Mary Stevenson Cassatt wurde am 22. Mai 1844 in Allegheny City, Pennsylvania, geboren. Als Tochter einer wohlhabenden Bankiersfamilie genoss sie eine privilegierte Erziehung, die ihr zahlreiche Reisen nach Europa ermöglichte. Entgegen den Wünschen ihres Vaters entschied sie sich für eine Laufbahn als Künstlerin und studierte an der Pennsylvania Academy of Fine Arts in Philadelphia. Da Frauen zu dieser Zeit in den USA kaum ernsthaft als Künstlerinnen gefördert wurden, strebte sie nach einer umfassenderen Ausbildung in Europa. 1866 reiste sie nach Frankreich, wo sie sich intensiver mit den Werken großer Meister wie Correggio, Velázquez, Tizian und Rubens auseinandersetzte.
Seit 1874 lebte Cassatt dauerhaft in Frankreich und bewegte sich in den Pariser Kunstkreisen. Ihre frühen Werke, noch stark von der akademischen Malerei geprägt, fanden Anerkennung und wurden mehrfach im renommierten Salon de Paris ausgestellt. Doch ihre Begegnung mit Edgar Degas veränderte ihre künstlerische Ausrichtung entscheidend. Degas, einer der führenden Impressionisten, erkannte ihr Talent und ermutigte sie, sich der Bewegung der Indépendants anzuschließen, aus der später die Impressionisten hervorgingen. Von 1879 bis 1886 stellte Cassatt regelmäßig mit den Impressionisten aus und spielte eine Schlüsselrolle bei der frühen Verbreitung des Impressionismus in den USA.
Ihr künstlerisches Hauptthema war die Darstellung von Frauen, insbesondere die Beziehung zwischen Mutter und Kind. Cassatt fing intime Momente des Alltagslebens mit weichen Pinselstrichen und zarten Farbharmonien ein. Ihre Bilder zeigen Frauen in häuslicher Umgebung, beim Lesen, Nähen oder im Spiel mit ihren Kindern – Momentaufnahmen der bürgerlichen Lebensweise des späten 19. Jahrhunderts. In den 1880er Jahren erweiterte sie ihr Schaffen um die Technik der Grafik, inspiriert von japanischen Holzschnitten. Ihre Farbradierungen und Pastelle zählen zu den bedeutendsten Werken der impressionistischen Druckgrafik.
1914 zwang sie eine fortschreitende Sehschwäche, die Malerei endgültig aufzugeben.
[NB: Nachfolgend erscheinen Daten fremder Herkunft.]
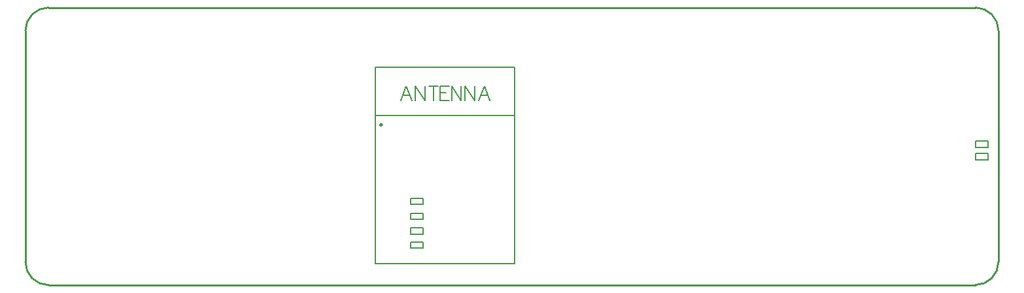
<source format=gm1>
G04*
G04 #@! TF.GenerationSoftware,Altium Limited,Altium Designer,18.1.9 (240)*
G04*
G04 Layer_Color=16711935*
%FSLAX44Y44*%
%MOMM*%
G71*
G01*
G75*
%ADD12C,0.3000*%
%ADD14C,0.2540*%
%ADD15C,0.1270*%
%ADD59C,0.1000*%
%ADD93C,0.1984*%
D12*
X757980Y1093130D02*
G03*
X757980Y1093130I-1000J0D01*
G01*
D14*
X1526500Y885220D02*
G03*
X1556500Y915220I0J30000D01*
G01*
X296500D02*
G03*
X326500Y885220I30000J0D01*
G01*
Y1245220D02*
G03*
X296500Y1215220I0J-30000D01*
G01*
X1556500D02*
G03*
X1526500Y1245220I-30000J0D01*
G01*
X296500Y915220D02*
Y1215220D01*
X326500Y885220D02*
X1526500D01*
X326500Y1245220D02*
X1526500D01*
X1556500Y915220D02*
Y1215220D01*
D15*
X1526620Y1072000D02*
X1542620D01*
X1526620Y1064000D02*
X1542620D01*
X1526620D02*
Y1072000D01*
X1542620Y1064000D02*
Y1072000D01*
X1526620Y1056000D02*
X1542620D01*
X1526620Y1048000D02*
X1542620D01*
X1526620D02*
Y1056000D01*
X1542620Y1048000D02*
Y1056000D01*
X795230Y951500D02*
X811230D01*
X795230Y959500D02*
X811230D01*
Y951500D02*
Y959500D01*
X795230Y951500D02*
Y959500D01*
Y970500D02*
X811230D01*
X795230Y978500D02*
X811230D01*
Y970500D02*
Y978500D01*
X795230Y970500D02*
Y978500D01*
Y933250D02*
X811230D01*
X795230Y941250D02*
X811230D01*
Y933250D02*
Y941250D01*
X795230Y933250D02*
Y941250D01*
X795130Y990000D02*
X811130D01*
X795130Y998000D02*
X811130D01*
Y990000D02*
Y998000D01*
X795130Y990000D02*
Y998000D01*
X750150Y1105250D02*
X929350D01*
X749750Y913250D02*
Y1168250D01*
Y913250D02*
X929750D01*
Y1168250D01*
X749750D02*
X929750D01*
D59*
X1556750Y1082750D02*
Y1182750D01*
D93*
X796784Y1124760D02*
X789642Y1143505D01*
X782501Y1124760D01*
X785179Y1131008D02*
X794106D01*
X801158Y1143505D02*
Y1124760D01*
Y1143505D02*
X813655Y1124760D01*
Y1143505D02*
Y1124760D01*
X825081Y1143505D02*
Y1124760D01*
X818832Y1143505D02*
X831330D01*
X845166D02*
X833561D01*
Y1124760D01*
X845166D01*
X833561Y1134579D02*
X840703D01*
X848290Y1143505D02*
Y1124760D01*
Y1143505D02*
X860788Y1124760D01*
Y1143505D02*
Y1124760D01*
X865965Y1143505D02*
Y1124760D01*
Y1143505D02*
X878463Y1124760D01*
Y1143505D02*
Y1124760D01*
X897923D02*
X890781Y1143505D01*
X883640Y1124760D01*
X886318Y1131008D02*
X895245D01*
M02*

</source>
Trotz dieses frühen Endes ihrer künstlerischen Tätigkeit hatte sie bereits zu Lebzeiten einen außergewöhnlich großen Einfluss in der Kunstwelt erlangt. Mary Cassatt verstarb am 14. Juni 1926 in Château de Beaufresne, Frankreich. Ihr Werk bleibt ein zentraler Bestandteil des Impressionismus und ihr Einsatz für Künstlerinnen machte sie zu einer Schlüsselfigur in der Geschichte der modernen Kunst.